Analyte concentration determination in physiological samples is of ever increasing importance to today's society. Such assays find use in a variety of application settings, including clinical laboratory testing, home testing, etc., where the results of such testing play a prominent role in the diagnosis and management of a variety of disease conditions. Analytes of interest include glucose for diabetes management, cholesterol for monitoring cardiovascular conditions, and the like. In response to this growing importance of analyte concentration determination, a variety of analyte concentration determination protocols and devices for both clinical and home testing have been developed. Many such protocols employ test strips to perform the testing.
Before testing can begin, an individual seeking to determine the presence and/or concentration of an analyte in a physiological sample must first obtain a test strip, apply a sample thereto, and obtain the results, where the results are oftentimes obtained automatically with a meter and thus require the additional step of engaging an obtained test strip with a meter. However, this multi-step process is not without difficulty, especially for individuals who suffer from diminished hand-eye coordination and/or diminished finger sensation. For example, persons with diabetes typically have either or both impaired vision and diminished finger sensation or other dexterity problems. Such persons must use test strips to test their blood glucose levels a number of times a day.
To begin, a test strip must first be obtained. The ability to easily obtain a test strip, particularly a single test strip from amongst a plurality of test strips housed in a test strip container, may be difficult, for instance for those persons with diminished hand-eye coordination or finger sensation, as mentioned above. The typical test strip is only several millimeters in width and length and, thus, difficult to grasp and manipulate.
The most basic test strip containers are simple storage reservoirs where the test strips are retained inside and manually removed. However, it is often difficult to easily extract a test strip from these containers. These containers are usually shaped and sized to hold a plurality of test strips and to completely encompass the test strips inside so as to protect the test strips from light, humidity, and other environmental contaminants including oils and the like from an individual's hands, where such protection is necessary to insure the precision, accuracy and overall integrity of the test result.
An exemplary embodiment of such a simple test strip container is shown in FIG. 1. To obtain a single test strip from such a conventional test strip container to begin a test, an individual has two options for removing a test strip. In one option, an individual may simply turn the container upside down to pour a test strip out. This, as is apparent, has significant disadvantages as one or all of the test strips stored inside the container may quickly spill out and become contaminated or damaged. In a second option, an individual places a finger inside the container to try to grasp a single test strip from amongst a plurality of test strips without damaging or contaminating any of the strips in the process.
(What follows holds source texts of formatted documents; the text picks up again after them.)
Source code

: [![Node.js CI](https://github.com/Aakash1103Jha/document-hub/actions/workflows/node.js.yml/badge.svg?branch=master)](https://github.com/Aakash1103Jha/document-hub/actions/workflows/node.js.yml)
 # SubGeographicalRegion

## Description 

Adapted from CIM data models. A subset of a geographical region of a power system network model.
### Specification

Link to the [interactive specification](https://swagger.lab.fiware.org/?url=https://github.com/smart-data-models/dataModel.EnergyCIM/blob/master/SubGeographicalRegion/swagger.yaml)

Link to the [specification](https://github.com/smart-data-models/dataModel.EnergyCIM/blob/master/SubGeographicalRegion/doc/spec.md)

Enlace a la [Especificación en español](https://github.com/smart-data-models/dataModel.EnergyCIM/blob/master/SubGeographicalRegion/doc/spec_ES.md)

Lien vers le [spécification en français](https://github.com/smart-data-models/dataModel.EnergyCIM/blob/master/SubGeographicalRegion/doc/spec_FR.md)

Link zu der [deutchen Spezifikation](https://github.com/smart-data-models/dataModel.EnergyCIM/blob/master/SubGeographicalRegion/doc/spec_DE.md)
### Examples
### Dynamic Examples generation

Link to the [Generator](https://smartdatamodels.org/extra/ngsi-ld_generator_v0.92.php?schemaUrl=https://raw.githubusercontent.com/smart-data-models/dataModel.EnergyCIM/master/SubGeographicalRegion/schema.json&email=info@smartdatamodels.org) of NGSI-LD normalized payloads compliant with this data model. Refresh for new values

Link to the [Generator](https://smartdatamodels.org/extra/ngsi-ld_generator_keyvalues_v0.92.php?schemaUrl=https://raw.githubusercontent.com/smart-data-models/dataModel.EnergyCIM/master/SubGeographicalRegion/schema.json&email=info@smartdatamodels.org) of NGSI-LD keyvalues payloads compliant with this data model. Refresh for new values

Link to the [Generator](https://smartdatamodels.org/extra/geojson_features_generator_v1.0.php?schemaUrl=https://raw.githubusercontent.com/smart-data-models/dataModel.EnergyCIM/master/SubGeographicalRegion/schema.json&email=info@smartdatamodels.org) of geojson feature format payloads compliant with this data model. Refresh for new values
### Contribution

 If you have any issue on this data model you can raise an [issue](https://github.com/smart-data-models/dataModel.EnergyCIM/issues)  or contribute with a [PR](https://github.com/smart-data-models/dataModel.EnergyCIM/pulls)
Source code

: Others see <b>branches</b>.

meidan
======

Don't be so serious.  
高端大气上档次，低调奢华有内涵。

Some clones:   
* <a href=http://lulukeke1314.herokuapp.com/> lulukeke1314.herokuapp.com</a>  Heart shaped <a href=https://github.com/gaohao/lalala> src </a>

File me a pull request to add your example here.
However, such a method is difficult for individuals who have either or both impaired vision and diminished finger sensation and oftentimes results in an individual inadvertently contacting portions of the test strip that should not be touched, such as testing or reaction areas (i.e., areas on the strip having testing reagents, etc.) and the like, where such contact can impart contaminants and cause erroneous testing results. Similarly, other test strips may be inadvertently contacted resulting in erroneous testing results of those test strips as well.
More complex test strip containers have been developed to try to overcome some of the disadvantages associated with the simple test strip containers described above (see for example U.S. Pat. Nos. 5,575,403, 5,489,414; 5,630,986; 5,510,266). However, these, too, have certain disadvantages. For example, these devices often require a degree of physical dexterity and visual acuity that may be lacking in certain individuals who use the containers. Also, due to the complexity of the devices, i.e., the numbers of components forming the containers, the cost of manufacture increases and thus the cost to the user increases. Furthermore, typically such test strip containers require the test strips to be stacked in an orderly or precise manner therein. This too adds steps to the manufacturing process and thus increases costs.
In those instances where analyte concentration determination is performed automatically with a meter, once a test strip is finally obtained from a test strip container, the test strip must be associated with the meter, either before or after sample is applied thereto. Accordingly, grasping the test strip, an individual must engage the test strip with the meter so that the meter may “read” the test strip and determine the concentration of an analyte in the sample applied to the test strip. As is apparent, this increases complexity to the analyte concentration process and may be difficult for many individuals such as the above-described diabetic who might have diminished visual and/or finger sensation. Furthermore, while trying to manipulate the test strip into the appropriate position within the meter, an individual may inadvertently contact portions of the test strip that should not be touched thereby imparting contaminants thereto.
As such, there is continued interest in the development of new devices and methods for use in analyte concentration determination. Of particular interest would be the development of such devices and methods in which the test strip dispenser and meter are integrated into a single device, are easy and inexpensive to manufacture, have minimal components, are easy to use, particularly for visually and dextrally impaired individuals, are portable and which minimize damage and/or contamination to test strips.